**THE PROBLEM**
Lines below containing the word "znaczy" should be copied out.

=== Section Start ===

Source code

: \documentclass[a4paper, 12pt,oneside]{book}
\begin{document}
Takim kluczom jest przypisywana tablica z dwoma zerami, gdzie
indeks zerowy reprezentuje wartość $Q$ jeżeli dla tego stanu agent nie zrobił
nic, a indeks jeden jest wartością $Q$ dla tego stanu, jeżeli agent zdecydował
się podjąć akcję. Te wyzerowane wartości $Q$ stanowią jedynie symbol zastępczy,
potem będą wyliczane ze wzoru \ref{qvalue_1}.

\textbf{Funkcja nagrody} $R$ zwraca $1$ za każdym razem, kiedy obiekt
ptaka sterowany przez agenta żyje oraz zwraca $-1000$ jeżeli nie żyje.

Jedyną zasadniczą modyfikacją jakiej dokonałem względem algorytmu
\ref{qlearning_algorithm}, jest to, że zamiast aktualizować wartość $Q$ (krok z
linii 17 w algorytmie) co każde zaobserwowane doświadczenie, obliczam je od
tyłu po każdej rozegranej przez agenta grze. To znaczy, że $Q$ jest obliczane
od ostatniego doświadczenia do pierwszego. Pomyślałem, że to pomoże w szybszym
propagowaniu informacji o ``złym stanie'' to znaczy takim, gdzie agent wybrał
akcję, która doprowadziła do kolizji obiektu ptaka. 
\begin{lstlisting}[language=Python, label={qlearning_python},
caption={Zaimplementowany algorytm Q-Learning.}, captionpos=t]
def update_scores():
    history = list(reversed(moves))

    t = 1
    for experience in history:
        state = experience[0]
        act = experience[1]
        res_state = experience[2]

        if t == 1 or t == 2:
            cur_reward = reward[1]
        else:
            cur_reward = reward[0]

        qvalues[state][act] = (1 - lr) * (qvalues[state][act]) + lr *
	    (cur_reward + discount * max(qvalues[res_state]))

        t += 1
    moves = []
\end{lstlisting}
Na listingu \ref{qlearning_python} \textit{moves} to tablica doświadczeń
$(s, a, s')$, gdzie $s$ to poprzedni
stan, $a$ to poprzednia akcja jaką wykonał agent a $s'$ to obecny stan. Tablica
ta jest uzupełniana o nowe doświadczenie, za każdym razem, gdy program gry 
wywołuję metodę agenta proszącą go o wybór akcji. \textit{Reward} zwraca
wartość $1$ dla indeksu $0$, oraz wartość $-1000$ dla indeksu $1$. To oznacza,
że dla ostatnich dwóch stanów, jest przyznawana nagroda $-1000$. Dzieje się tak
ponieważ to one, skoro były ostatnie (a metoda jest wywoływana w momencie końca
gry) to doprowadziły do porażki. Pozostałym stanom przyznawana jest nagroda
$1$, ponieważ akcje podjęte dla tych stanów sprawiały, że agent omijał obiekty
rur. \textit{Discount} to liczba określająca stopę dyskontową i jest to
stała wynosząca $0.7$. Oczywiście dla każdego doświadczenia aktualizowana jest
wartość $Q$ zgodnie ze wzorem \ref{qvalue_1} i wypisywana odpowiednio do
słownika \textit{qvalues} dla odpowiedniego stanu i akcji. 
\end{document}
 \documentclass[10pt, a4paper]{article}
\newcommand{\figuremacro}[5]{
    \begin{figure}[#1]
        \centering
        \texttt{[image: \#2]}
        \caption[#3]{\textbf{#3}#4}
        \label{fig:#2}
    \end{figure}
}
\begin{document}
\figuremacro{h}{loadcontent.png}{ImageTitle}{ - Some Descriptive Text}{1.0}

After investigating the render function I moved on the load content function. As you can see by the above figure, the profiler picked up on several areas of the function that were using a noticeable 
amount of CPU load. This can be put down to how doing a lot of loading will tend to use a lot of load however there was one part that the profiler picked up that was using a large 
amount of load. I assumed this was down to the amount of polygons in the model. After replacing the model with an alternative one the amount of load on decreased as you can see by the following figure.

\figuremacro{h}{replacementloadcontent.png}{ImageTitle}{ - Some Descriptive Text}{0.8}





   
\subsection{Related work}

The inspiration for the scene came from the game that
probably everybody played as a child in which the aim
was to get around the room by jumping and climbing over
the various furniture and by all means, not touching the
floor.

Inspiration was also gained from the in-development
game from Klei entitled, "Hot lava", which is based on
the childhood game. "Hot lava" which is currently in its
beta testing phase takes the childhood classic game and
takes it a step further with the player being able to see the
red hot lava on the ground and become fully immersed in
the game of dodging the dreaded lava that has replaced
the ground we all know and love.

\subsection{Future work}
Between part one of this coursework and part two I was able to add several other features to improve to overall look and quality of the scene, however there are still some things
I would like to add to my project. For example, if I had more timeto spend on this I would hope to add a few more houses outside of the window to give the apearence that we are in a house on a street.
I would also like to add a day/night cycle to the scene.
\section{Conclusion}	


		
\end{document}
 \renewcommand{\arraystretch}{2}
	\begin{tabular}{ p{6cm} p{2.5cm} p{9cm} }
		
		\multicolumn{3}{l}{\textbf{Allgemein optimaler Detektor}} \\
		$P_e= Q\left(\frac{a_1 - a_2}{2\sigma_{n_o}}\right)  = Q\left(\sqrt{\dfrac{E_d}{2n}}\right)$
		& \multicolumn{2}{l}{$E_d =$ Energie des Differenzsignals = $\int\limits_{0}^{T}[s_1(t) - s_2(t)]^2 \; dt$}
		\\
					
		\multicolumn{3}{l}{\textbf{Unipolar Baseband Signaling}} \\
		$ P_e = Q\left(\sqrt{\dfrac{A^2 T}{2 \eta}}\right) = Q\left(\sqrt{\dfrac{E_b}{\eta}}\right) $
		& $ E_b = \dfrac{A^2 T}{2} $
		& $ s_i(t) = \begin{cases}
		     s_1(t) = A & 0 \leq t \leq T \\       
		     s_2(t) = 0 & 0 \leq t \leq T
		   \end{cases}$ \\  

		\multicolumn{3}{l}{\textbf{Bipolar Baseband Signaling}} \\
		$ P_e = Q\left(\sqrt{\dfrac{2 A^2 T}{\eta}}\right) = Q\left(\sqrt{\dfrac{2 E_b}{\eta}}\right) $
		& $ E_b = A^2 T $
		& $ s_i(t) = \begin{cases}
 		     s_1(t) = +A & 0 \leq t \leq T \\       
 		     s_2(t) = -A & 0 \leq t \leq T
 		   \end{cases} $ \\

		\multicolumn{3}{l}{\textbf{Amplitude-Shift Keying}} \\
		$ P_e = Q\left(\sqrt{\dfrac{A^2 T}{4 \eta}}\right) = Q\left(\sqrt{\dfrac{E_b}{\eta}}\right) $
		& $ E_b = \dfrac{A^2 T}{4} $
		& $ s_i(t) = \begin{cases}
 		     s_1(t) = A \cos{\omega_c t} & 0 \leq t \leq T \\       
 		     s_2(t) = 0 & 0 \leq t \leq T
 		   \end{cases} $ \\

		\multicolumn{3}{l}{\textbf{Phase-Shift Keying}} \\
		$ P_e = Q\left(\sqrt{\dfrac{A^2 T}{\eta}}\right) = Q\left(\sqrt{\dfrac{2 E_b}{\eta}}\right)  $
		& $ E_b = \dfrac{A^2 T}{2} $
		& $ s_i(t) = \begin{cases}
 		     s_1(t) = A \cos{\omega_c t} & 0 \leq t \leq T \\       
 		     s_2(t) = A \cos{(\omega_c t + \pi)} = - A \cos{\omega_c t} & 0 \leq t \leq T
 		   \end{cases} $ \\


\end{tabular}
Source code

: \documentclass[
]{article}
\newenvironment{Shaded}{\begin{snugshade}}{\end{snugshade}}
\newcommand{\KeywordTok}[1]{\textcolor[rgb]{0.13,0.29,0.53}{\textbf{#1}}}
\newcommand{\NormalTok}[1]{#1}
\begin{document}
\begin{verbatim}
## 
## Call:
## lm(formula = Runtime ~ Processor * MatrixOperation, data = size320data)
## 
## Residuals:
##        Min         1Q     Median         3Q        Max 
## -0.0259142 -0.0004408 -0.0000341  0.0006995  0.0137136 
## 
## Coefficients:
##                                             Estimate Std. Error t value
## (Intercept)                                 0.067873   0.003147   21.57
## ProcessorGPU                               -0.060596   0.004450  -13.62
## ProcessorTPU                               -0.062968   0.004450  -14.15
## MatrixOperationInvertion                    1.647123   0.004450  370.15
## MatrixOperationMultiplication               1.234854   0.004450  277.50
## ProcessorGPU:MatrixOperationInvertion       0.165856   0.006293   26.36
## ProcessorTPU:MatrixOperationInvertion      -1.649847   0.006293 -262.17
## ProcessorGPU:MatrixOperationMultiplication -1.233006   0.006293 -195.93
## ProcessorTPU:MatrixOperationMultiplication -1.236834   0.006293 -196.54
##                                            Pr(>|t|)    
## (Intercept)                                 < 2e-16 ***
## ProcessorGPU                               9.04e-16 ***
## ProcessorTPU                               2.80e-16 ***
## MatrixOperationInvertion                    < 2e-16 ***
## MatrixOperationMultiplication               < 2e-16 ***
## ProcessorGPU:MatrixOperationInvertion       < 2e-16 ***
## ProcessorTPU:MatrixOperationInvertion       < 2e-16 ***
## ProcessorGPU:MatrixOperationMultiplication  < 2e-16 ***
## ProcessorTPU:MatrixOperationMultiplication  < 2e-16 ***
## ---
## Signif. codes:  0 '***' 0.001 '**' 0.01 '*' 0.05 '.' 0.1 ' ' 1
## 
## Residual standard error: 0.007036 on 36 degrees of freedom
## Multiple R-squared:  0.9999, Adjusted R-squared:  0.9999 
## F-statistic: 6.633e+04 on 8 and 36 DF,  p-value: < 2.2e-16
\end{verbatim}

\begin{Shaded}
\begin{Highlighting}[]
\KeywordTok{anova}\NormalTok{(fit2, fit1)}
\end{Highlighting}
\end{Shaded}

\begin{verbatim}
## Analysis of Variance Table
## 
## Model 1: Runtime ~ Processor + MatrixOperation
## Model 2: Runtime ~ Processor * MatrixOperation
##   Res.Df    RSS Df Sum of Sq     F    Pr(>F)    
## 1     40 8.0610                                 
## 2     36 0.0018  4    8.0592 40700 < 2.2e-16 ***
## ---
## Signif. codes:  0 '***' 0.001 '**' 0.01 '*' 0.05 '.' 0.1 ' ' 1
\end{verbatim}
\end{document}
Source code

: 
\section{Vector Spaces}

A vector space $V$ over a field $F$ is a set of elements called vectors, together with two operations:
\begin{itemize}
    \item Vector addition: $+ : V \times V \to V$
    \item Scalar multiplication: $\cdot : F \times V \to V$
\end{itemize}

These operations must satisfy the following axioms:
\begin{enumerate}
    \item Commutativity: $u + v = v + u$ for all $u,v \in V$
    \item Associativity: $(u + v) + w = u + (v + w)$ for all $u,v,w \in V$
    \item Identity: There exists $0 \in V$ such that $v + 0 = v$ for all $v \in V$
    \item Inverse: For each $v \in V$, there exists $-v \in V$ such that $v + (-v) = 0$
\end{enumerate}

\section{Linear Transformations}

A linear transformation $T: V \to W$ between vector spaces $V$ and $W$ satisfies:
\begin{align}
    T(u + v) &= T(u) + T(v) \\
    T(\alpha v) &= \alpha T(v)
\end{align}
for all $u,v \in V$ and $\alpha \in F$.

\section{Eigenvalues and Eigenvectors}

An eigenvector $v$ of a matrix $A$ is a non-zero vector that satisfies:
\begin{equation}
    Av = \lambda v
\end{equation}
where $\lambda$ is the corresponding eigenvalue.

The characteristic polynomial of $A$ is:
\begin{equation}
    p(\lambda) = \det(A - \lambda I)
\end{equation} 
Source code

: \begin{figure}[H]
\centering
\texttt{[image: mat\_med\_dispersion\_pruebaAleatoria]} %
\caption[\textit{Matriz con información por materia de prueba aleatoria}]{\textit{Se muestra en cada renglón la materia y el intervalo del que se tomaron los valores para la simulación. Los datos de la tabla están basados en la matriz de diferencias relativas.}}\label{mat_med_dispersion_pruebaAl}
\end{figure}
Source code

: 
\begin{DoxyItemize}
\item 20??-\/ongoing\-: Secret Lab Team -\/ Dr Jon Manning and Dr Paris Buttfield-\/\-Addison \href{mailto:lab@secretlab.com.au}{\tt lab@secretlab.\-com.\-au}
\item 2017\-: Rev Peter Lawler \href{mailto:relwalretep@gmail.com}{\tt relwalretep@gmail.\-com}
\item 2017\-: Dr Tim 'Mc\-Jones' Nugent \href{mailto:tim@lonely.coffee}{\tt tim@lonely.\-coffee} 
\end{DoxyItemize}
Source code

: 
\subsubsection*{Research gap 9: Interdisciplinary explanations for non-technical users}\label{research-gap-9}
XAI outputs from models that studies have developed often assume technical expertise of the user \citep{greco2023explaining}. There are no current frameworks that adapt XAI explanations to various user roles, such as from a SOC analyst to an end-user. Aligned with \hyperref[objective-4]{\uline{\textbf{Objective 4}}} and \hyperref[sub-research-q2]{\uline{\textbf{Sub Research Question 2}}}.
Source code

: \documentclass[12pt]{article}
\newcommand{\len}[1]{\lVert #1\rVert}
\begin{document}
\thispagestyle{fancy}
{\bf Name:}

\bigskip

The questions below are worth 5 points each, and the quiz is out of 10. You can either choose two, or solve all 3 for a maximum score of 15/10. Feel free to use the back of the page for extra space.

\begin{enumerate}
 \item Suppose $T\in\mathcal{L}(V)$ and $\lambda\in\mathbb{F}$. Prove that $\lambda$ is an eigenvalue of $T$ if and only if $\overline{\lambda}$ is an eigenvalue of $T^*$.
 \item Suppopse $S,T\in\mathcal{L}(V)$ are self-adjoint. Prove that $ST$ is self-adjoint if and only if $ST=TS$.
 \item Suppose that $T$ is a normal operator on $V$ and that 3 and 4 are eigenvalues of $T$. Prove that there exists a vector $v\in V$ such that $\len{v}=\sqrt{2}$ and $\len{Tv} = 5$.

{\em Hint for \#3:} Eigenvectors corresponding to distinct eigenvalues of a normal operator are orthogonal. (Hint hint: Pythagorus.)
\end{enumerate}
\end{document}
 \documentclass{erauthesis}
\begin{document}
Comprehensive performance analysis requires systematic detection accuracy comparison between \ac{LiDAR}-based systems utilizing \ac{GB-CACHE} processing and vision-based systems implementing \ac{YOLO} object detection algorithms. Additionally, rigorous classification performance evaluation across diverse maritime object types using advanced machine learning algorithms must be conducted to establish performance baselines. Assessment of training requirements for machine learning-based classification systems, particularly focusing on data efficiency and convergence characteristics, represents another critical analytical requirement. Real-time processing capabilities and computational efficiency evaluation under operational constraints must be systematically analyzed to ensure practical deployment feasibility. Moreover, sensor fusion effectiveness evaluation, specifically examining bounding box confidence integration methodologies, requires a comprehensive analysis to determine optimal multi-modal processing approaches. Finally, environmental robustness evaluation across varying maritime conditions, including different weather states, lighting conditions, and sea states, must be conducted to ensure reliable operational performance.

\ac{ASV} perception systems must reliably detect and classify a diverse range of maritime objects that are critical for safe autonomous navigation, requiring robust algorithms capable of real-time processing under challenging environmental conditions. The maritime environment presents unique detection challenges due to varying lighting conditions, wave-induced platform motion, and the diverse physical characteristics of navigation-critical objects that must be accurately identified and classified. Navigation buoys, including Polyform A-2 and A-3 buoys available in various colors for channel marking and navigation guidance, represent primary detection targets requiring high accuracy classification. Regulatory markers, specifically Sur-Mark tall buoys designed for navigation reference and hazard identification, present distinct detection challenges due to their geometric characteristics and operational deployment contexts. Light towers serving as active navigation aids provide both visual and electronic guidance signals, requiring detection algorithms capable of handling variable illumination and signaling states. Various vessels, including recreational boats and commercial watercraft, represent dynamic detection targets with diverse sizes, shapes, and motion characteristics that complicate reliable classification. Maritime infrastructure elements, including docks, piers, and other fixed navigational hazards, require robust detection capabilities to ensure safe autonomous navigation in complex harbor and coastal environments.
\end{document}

=== Section End ===

**EXPECTED OUTPUT**
tyłu po każdej rozegranej przez agenta grze. To znaczy, że $Q$ jest obliczane
propagowaniu informacji o ``złym stanie'' to znaczy takim, gdzie agent wybrał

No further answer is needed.